Complete the following:
1. In the LDA topic modeling notebook, which CSV file does pd.read_csv load into df?
2. Copy the LDA topic modeling notebook word for word, from "### LDA Topic" up to and including "df = pd.read_csv('csv/sqr_&_comments.csv')".

Text:
Start of Block
### LDA Topic Modeling

In [1]:
import pandas as pd
from sklearn.feature_extraction.text import CountVectorizer
from sklearn.feature_extraction import text #adding stopwords
from nltk.tokenize import RegexpTokenizer
from gensim import matutils, models
from gensim.corpora import Dictionary
import scipy.sparse
from project_functions import *

In [2]:
df = pd.read_csv('csv/sqr_&_comments.csv')

Clean the comments

In [3]:
cleanText(df, 'comments')
End of Block
Supplied data:
Start of Block
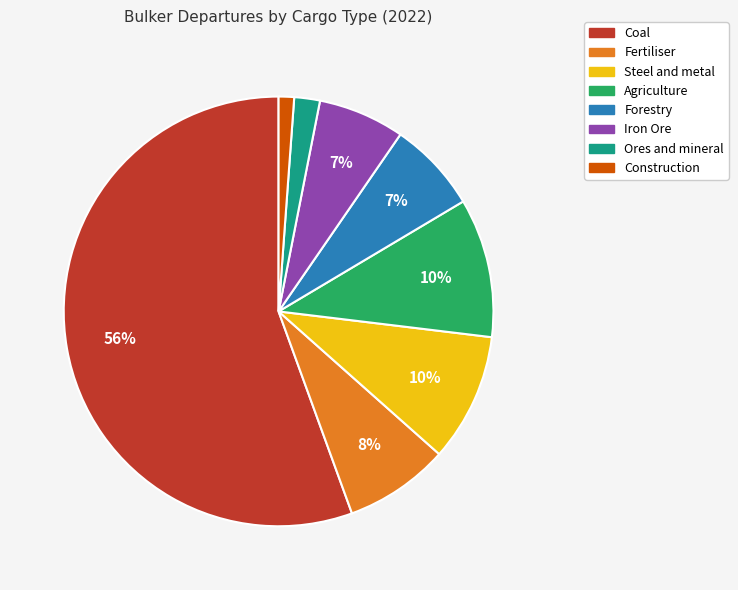

Which category has the smallest portion of the pie?

Construction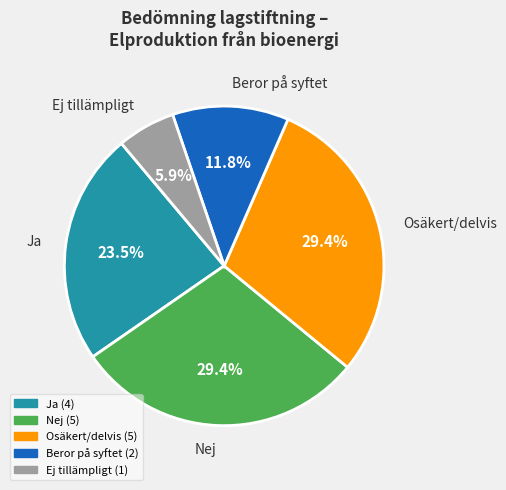

Is there a majority slice in this chart?

No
End of Block
List of solutions:
1. csv/sqr_&_comments.csv

2.
### LDA Topic Modeling

In [1]:
import pandas as pd
from sklearn.feature_extraction.text import CountVectorizer
from sklearn.feature_extraction import text #adding stopwords
from nltk.tokenize import RegexpTokenizer
from gensim import matutils, models
from gensim.corpora import Dictionary
import scipy.sparse
from project_functions import *

In [2]:
df = pd.read_csv('csv/sqr_&_comments.csv')